Netherlands moves away from liberal line on smoking cannabis
IS THE Netherlands finally growing up, or is it committing tourism suicide? A ban on foreigners using its famous “coffee shops” – where soft drugs can be bought and consumed legally – came into effect in its three southern provinces yesterday, and will apply in the rest of the country, including Amsterdam, from January 1st, 2013.
The new year’s law – which aims to change forever the Netherlands’s image as all but indifferent to the social impact of drugs such as cannabis and hashish – applies immediately in the provinces of Limburg, North-Brabant and Zeeland, though it will not be enforced by local police until May 1st.
Those provinces, bordering Germany, France and Belgium, are the locations outside the capital where so-called “drug tourism” is busiest.
Controversially, there will be an exemption for German and Belgian customers, but not for the Netherlands’ French neighbours – a questionable distinction which could still face a legal challenge.

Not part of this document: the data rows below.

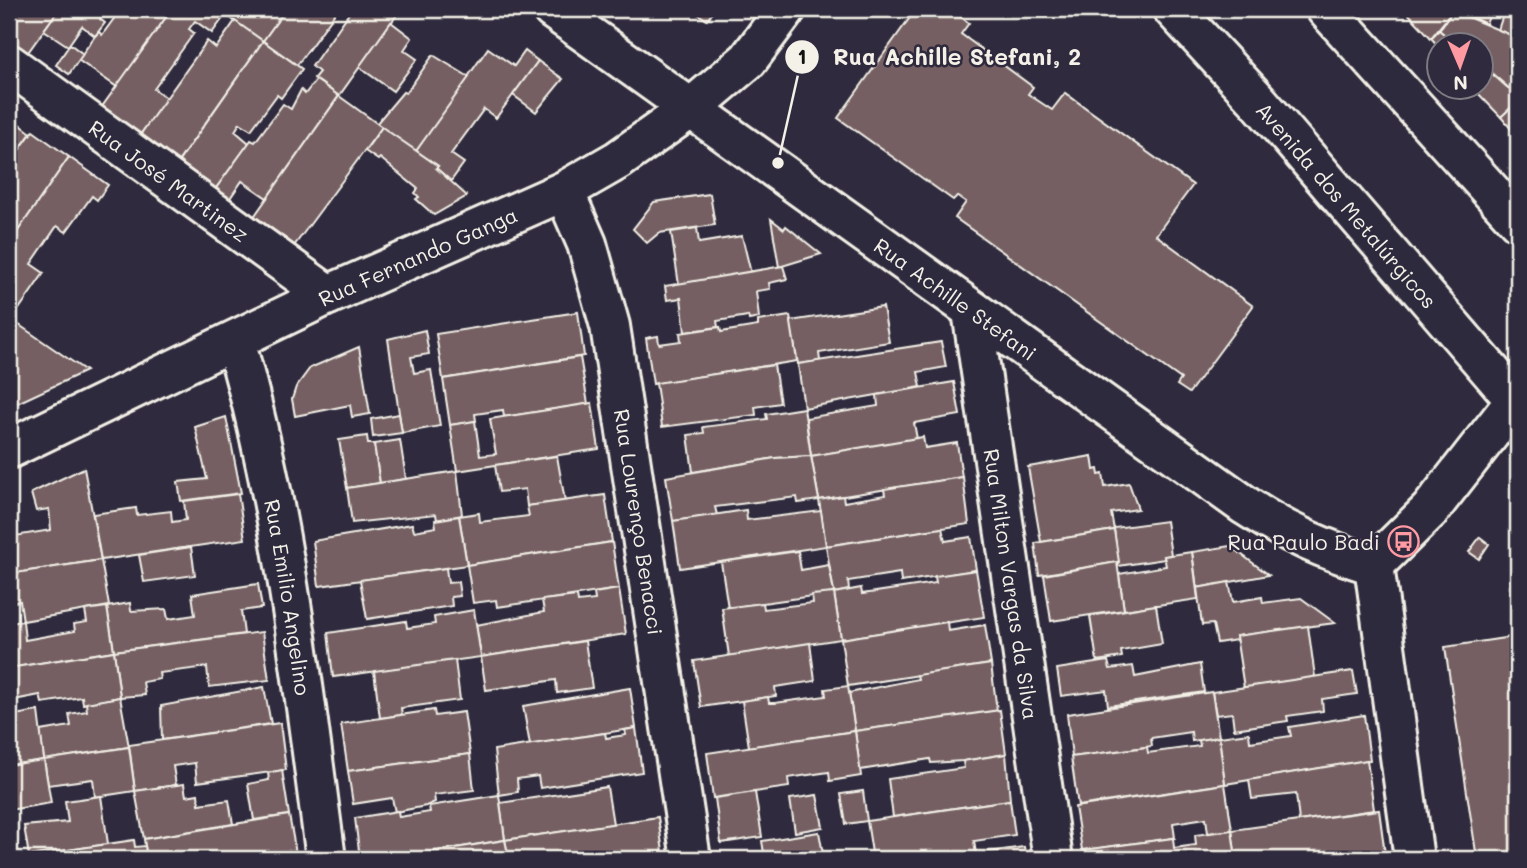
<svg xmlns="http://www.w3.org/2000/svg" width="1527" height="868" font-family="Mali,sans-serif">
	<rect width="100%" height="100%" fill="#2f2a3d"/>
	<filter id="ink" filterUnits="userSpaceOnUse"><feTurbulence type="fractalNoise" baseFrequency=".0143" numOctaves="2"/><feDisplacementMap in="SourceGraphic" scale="14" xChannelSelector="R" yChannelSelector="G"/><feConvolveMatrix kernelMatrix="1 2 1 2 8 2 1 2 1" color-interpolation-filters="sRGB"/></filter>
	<g filter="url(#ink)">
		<g fill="#745e62" stroke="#f4f1e8" stroke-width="2">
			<path d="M9,9H59L26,55L9,42Z"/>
			<path d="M59,9H107L100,19L105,23L95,36L82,26L68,46L44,30Z"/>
			<path d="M121,9H172L117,87L78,60L95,36L99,32L102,35Z"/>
			<path d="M172,9H217L226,14L212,33L195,21L189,29L194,33L154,89L167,98L140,135L101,108Z"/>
			<path d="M235,9H286L263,41L229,17Z"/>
			<path d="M286,9H338L297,65L263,41Z"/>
			<path d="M352,9H401L339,96L314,78L319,72L312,66Z"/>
			<path d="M691,9H715L707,20Z"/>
			<path d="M916,9H950L969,23L961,34L1033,87L1028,94L1052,110L1065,93L1193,185L1156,235L1253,306L1189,393L1177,385L1181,379L955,218L966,202L957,196L953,200L838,118Z"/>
			<path d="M1404,9H1450L1453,11L1431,38Z"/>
			<path d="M1454,9H1492L1486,24Z"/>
			<path d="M1505,9H1518V38L1498,30Z"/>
			<path d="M1453,11L1518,38V96L1482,65V46H1458L1439,30Z"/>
			<path d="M235,21L263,41L178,162L140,135L207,41L216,48Z"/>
			<path d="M391,22L412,38L404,50L417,59L393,91L359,67Z"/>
			<path d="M1439,30L1458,46H1440V48L1431,38Z"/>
			<path d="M263,41L302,69L281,98L277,95L251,130L240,123L235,131L249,143L214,191L177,164Z"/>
			<path d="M70,44L83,54L69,74L56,65Z"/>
			<path d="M488,48L514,66L525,51L538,61L496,118L484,109L451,154L464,163L451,181L436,168L438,166L416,151Z"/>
			<path d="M433,55L469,77L416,151L376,124L403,92L406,93Z"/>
			<path d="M538,61L563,79L536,112L513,95Z"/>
			<path d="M1490,72L1518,97V101L1501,117L1473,88H1482V79Z"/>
			<path d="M316,80L339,96L267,198L242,181L228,201L214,191L251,140L255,142L283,104L291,109L301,90L305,94Z"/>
			<path d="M339,96L382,127L294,246L253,218Z"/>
			<path d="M1518,101V137L1501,117Z"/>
			<path d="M9,116L31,133L9,164Z"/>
			<path d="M382,127L438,166L436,168L467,196L434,215L416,199L419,197L415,193L418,189L380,158L378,160L365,151Z"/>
			<path d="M33,131L69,157L9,244V164Z"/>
			<path d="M69,157L108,185L97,200L92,196L66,232L57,226L31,264L44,273L19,309L9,302V244Z"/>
			<path d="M710,194L715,225L659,233L647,243L633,229L654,202Z"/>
			<path d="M771,219L784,229L786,226L821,254L779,267Z"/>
			<path d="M697,228L699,243L742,236L751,273L679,285L671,232Z"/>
			<path d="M783,266L787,279L769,283L770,289L756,291L759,318L749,320L748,316L717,321L718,327L685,332L681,298L667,300L665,286Z"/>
			<path d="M883,307L889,342L819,353L820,361L798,364L790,321Z"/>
			<path d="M578,312L584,356L443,379L436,334Z"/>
			<path d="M790,316L797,361L653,384L646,338L658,336L659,344L681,341L680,333L720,327L721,332L758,326V321Z"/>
			<path d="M9,318L86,371L9,407Z"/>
			<path d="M425,330L429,354L411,357L414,373L431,370L440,426L402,433L388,339Z"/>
			<path d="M941,342L946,367L918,372L921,387L804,408L798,364Z"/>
			<path d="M359,347L370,414L352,417L350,405L295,416L292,399L296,387L310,368Z"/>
			<path d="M580,357L588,404L504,417L503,410L475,414L476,421L450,425L443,379Z"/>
			<path d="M774,365L780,403L755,407L756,415L662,427L656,383Z"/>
			<path d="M954,382L960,415L914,423L917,439L811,456L806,418L878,406L877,395Z"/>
			<path d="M592,403L599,449L457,471L450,425L475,421L480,456L496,454L490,419Z"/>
			<path d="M804,408L811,456L775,458L693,472L688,435L704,433L703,427L767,419L766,414Z"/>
			<path d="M399,414L402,433L373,437L371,419Z"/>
			<path d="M226,417L241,493L181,501L178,482L207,479L195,427Z"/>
			<path d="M367,436L368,444H374L380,483L347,488L339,440Z"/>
			<path d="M923,437L925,448L957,443L962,477L819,500L811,456Z"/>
			<path d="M400,440L406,479L380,483L374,444Z"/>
			<path d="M557,456L565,501L527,506L525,489L499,492L495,465Z"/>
			<path d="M811,456L819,500L798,503L797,497L715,507L717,515L673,521L666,477L775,458Z"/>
			<path d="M1092,456L1094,470L1098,469L1099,475L1103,474L1105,487L1129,483L1138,509L1111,513L1114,530L1041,542L1028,467Z"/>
			<path d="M84,468L101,560L9,574V537L51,530L49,509L36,511L31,493Z"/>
			<path d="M457,471L462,515L437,520L436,514L352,523L347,488Z"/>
			<path d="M963,477L969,524L826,546L819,500L843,496L844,502L885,495L884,489Z"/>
			<path d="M238,494L245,539L101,560L93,514L136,508L137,515L171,511L172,522L186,520L184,501Z"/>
			<path d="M605,495L612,542L467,565L459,516L479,513L480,522L529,516L527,506Z"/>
			<path d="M746,510L747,520L821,511L826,546L680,568L673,521Z"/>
			<path d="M459,516L467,565L319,586L313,541L412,524L414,531L436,527L435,520Z"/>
			<path d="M1166,521L1171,555L1164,556L1165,559L1118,566L1114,528Z"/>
			<path d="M942,528L945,541L971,537L976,570L901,582L900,573L848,581L849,590L834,593L826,546Z"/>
			<path d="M1114,530L1119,562L1039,575L1035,543Z"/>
			<path d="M1480,537L1489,544L1479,559L1469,552Z"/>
			<path d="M612,542L619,589L497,607L496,600L473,603L467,565Z"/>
			<path d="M1230,546L1269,575L1197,588L1192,552Z"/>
			<path d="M191,547L195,575L144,582L139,555Z"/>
			<path d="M798,551L801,570L829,565L834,593L728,608L721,562Z"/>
			<path d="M1192,552L1198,599L1124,610L1119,574L1166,566L1164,556Z"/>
			<path d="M101,560L109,606L23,621L20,601L9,603V574Z"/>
			<path d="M1117,562L1124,610L1051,621L1044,575Z"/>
			<path d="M446,568L448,583L458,582L460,596L451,597L452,606L367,619L360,580Z"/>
			<path d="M976,570L984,617L841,639L834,593L861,588L862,594L936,583L935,576Z"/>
			<path d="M1229,582L1233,602L1262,597L1263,603L1301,598L1335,623L1236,636L1237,640L1217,643L1213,624L1202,625L1197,588Z"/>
			<path d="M258,584L262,608L241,611L244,634L114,651L107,607L130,603L131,611L166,609L168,619L195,615L192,594Z"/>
			<path d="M619,589L626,634L481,657L476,625L544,612L542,600L577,596L578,602L595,600L594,593Z"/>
			<path d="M834,593L841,639L729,656L722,608L763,603L764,609L813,603L812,595Z"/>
			<path d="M1156,605L1162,644L1121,651L1122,657L1097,661L1090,616Z"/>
			<path d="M107,607L114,651L9,668V623L23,621L25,640L75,631L74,624L87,622L85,610Z"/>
			<path d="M474,610L481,657L333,677L328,633L406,621L407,628L435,624L434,617Z"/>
			<path d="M947,622L948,631L985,625L991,664L848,686L841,639Z"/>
			<path d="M1308,626L1315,677L1244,688L1236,636Z"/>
			<path d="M262,632L269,680L209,687L207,667L159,673L160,679L143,682L145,695L120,697L114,651Z"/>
			<path d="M1518,636V859H1477L1445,647Z"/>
			<path d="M585,641L592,688L557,693L556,680L486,690L481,657Z"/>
			<path d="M810,643L815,681L775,687L776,696L701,707L694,661Z"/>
			<path d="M114,651L120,697L83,704L82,697L42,703L40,695L9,701V668Z"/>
			<path d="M455,660L460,700L401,708L402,715L380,718L374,671Z"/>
			<path d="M1108,661L1110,669L1133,666L1135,677L1200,664L1204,692L1108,706L1106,690L1061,696L1057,669Z"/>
			<path d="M991,664L997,711L855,731L849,693L918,679L917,675Z"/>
			<path d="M1353,671L1357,694L1322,699L1323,711L1287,716L1288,721L1234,729L1232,713L1216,715L1212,692Z"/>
			<path d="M848,686L855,731L749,747L742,701L768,697L769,703H775L826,696L825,689Z"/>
			<path d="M264,687L271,724L162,740L161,706Z"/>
			<path d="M630,688L636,728L530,745L523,706Z"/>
			<path d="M1212,692L1219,737L1192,741L1191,732L1151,738L1152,746L1072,757L1067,714Z"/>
			<path d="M120,697L129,747L44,760L40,731L71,726L69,714L87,711L86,703Z"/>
			<path d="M434,710L435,716L464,712L470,754L348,771L341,724Z"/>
			<path d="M1000,710L1006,754L963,761L931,763L930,759L860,770L855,731Z"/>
			<path d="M38,711L44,760L9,765V716Z"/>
			<path d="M1364,715L1370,760L1225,784L1219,737L1249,733L1250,742L1291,736L1289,727Z"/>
			<path d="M280,723L286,770L197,782L195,763L173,766L176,785L135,791L129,745Z"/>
			<path d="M636,728L642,772L540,788L538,776L517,779L518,792L499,795L494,750L605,733L606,738L626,735L625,730Z"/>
			<path d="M855,731L861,776L830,781L829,772L788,778L789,787L713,798L707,753Z"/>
			<path d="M1219,737L1225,784L1078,806L1071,757L1147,747L1148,753L1200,746L1199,740Z"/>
			<path d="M129,747L135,791L95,797L93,779L48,785L44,760Z"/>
			<path d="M470,754L474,790L434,795L435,802L426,806L395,812L392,798L353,804L348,771Z"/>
			<path d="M1006,754L1010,800L893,817L888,779L964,768L963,761Z"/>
			<path d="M44,760L51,803L9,810V765Z"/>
			<path d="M1367,760L1374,810L1299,821L1296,794L1252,799L1249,780Z"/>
			<path d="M282,770L289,815L254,820L248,784L269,780L268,773Z"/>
			<path d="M184,784L186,796L198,794L199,804L229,800L233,824L144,839L135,791Z"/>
			<path d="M1225,784L1232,830L1208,833L1206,818L1173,823L1175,838L1082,850L1075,807Z"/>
			<path d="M607,787L613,824L505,840L500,803Z"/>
			<path d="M863,791L867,821L846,824L841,794Z"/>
			<path d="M755,792L762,837L721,843L715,798Z"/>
			<path d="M499,795L505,840L388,859H360L355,818L398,811L399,817L430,812L429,806Z"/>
			<path d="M817,795L823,827L795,832L790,799Z"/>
			<path d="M101,796L108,844L29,856L24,826L68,822L65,801Z"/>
			<path d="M1010,800L1015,835L974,841L976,854L941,859H873L867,821Z"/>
			<path d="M1379,810L1385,854L1344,859H1236L1232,830Z"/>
			<path d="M289,815L297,859H147L144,839Z"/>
			<path d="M658,817L664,859H509L505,840Z"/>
			<path d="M1232,830L1236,859H1086L1084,850L1173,838L1174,848L1196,845L1195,835Z"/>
			<path d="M819,832L824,859H765L762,841Z"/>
			<path d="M134,840L135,847L145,846L147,859H9Z"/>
			<path d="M505,840L509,859H388Z"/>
			<path d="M1024,847L1026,859H941L976,854Z"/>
			<path d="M1385,854L1388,859H1344Z"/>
		</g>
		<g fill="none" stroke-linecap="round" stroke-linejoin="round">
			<defs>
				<g id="minor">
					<path id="s1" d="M552,9L1246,506C1288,534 1325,550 1374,565"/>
					<path id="s2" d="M1173,9L1259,102L1518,403"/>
					<path d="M1326,9L1518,221"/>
					<path id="s3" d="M9,64L328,295"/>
					<path id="s4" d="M564,191L587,244L610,326L691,859"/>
					<path id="s5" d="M972,311L1053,859"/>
					<path id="s6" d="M235,341C284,510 303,685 326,859"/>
					<path id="s7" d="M9,449L328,295L564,191L618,160L690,109L748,60L786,9"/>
					<path d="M1374,565L1414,859"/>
					<path d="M1374,565L1430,510L1516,400"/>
				</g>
			</defs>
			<use href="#minor" stroke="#f4f1e8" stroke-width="44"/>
			<use href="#minor" stroke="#2f2a3d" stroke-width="38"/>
		</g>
	</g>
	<defs>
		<symbol id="bus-ring" viewBox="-11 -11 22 22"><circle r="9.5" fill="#2f2a3d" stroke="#ff9aa2" stroke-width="1.5"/><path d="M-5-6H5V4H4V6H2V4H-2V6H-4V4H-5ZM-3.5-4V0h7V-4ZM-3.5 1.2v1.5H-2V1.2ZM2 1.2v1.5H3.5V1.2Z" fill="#ff9aa2"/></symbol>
	</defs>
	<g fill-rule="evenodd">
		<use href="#bus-ring" x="1386" y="524" width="35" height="35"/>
	</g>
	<g text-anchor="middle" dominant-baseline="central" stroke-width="5" stroke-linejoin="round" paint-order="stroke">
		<g font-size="21" fill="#f4f1e8" stroke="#2f2a3d">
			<text stroke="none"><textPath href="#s3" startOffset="198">Rua José Martinez</textPath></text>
			<text stroke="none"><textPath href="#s2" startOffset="262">Avenida dos Metalúrgicos</textPath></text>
			<text stroke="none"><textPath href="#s7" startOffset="452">Rua Fernando Ganga</textPath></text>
			<text stroke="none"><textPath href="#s1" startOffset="497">Rua Achille Stefani</textPath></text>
			<text stroke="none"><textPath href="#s4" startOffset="341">Rua Lourenço Benacci</textPath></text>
			<text stroke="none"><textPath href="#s5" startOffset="276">Rua Milton Vargas da Silva</textPath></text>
			<text stroke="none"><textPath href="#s6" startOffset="262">Rua Emilio Angelino</textPath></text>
		</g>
		<g font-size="21" fill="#f4f1e8" stroke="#2f2a3d" text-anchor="end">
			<text x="1380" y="541">Rua Paulo Badi</text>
		</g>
	</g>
	<path fill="none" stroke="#f4f1e8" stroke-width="2.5" d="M778 163L802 57"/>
	<g fill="#f4f1e8" stroke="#2f2a3d" stroke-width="2.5">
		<circle cx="778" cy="163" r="7"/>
		<circle cx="802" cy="57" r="18"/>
	</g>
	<g font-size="21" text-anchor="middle" font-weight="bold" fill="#111">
		<text x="802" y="64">1</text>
	</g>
	<g font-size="23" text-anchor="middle" font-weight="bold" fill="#f4f1e8" stroke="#2f2a3d" stroke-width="5" stroke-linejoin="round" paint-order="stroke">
		<text x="957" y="65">Rua Achille Stefani, 2</text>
	</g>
	<rect width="1527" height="868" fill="none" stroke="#2f2a3d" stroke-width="35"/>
	<rect x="18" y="18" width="1492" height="833" fill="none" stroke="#f4f1e8" stroke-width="2.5" filter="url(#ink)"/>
	<g transform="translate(1460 66) rotate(178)"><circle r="33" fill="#2f2a3d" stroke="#7e7a81" stroke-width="2"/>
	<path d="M0-5L12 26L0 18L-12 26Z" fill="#ff9aa2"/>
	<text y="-10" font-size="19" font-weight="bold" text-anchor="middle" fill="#f4f1e8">N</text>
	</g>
</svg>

“I just can’t see how the Netherlands can allow people like me and other Germans and Belgians to continue to come here to visit these coffee shops, while saying to the French and other EU nationals that they cannot use them,” Dieter Weibezahl (24), a law student from Berlin, told The Irish Times.
“It should be all or nothing. The Netherlands’ image has always been that it allowed soft drugs to be used in a regulated way so that they did not become part of the criminal underworld, with huge profits and often dangerous quality. It will be bad if that disappears.”
Busiest of all up to now were the 13 coffee shops in the centre of Maastricht, the provincial capital of Limburg, which took unilateral action and introduced the ban from October 1st.
Typically, about 70 per cent of those using the city’s coffee shops have been foreigners – as many as 6,000 a day at the peak of the summer season – leading to complaints from some businesses about rowdyism and damage to its city’s tourism image. However, local coffee shop owners warn city hall not to underestimate the economic impact. They say their business is already down 16 per cent – an annual drop in income of about €41 million, the equivalent, they maintain, of the city losing 345 full-time jobs.
“Yes, banning non-Dutch nationals is discrimination and I am really ashamed about it,” says Marc Josemans, owner of the Easy Going coffee shop in Maastricht and longtime spokesman for the Society of United Coffee Shops, who claims the ban is part of a right-wing political agenda to abolish the drug cafes altogether.
“By accepting this ban we are adopting the attitude that it is better to cut off one finger ourselves than to allow a whole hand to be cut off by our enemy.” By “our enemy”, he means justice minister Ivo Opstelten.
Not surprisingly, Dutch customers are generally quite happy about the ban.
“Sometimes the crowds here have been crazy,” says Bas van der Wal (37), on the street outside. “If there are not so many foreigners, the atmosphere will be better and more relaxed for us locals.”
Arno Folmer (40) from Apeldoorn says: “Foreigners come here not just because they can get drugs legally but because they can get good-quality drugs at a cheap price. The problem is that a lot of them end up out of control. They think because they can smoke, they can do anything.”
Under the new regulations, coffee shops will be considered private clubs, allowed to have a maximum of 2,000 members each, limited to Dutch residents aged over 18 – each of whom will require a “dope card”.
Unusually, opposition to the ban on foreigners has led to an alliance between the coffee shop owners and tourism interests – both of whom claim it will be counterproductive.
A spokesman for I Amsterdam, a tourism consortium, summed up perhaps the greatest misgiving: “Statistics show that 23 per cent of visitors to Amsterdam try out our coffee shops, and if that business is forced underground, illegal drug dealing on the streets will simply increase all over again.”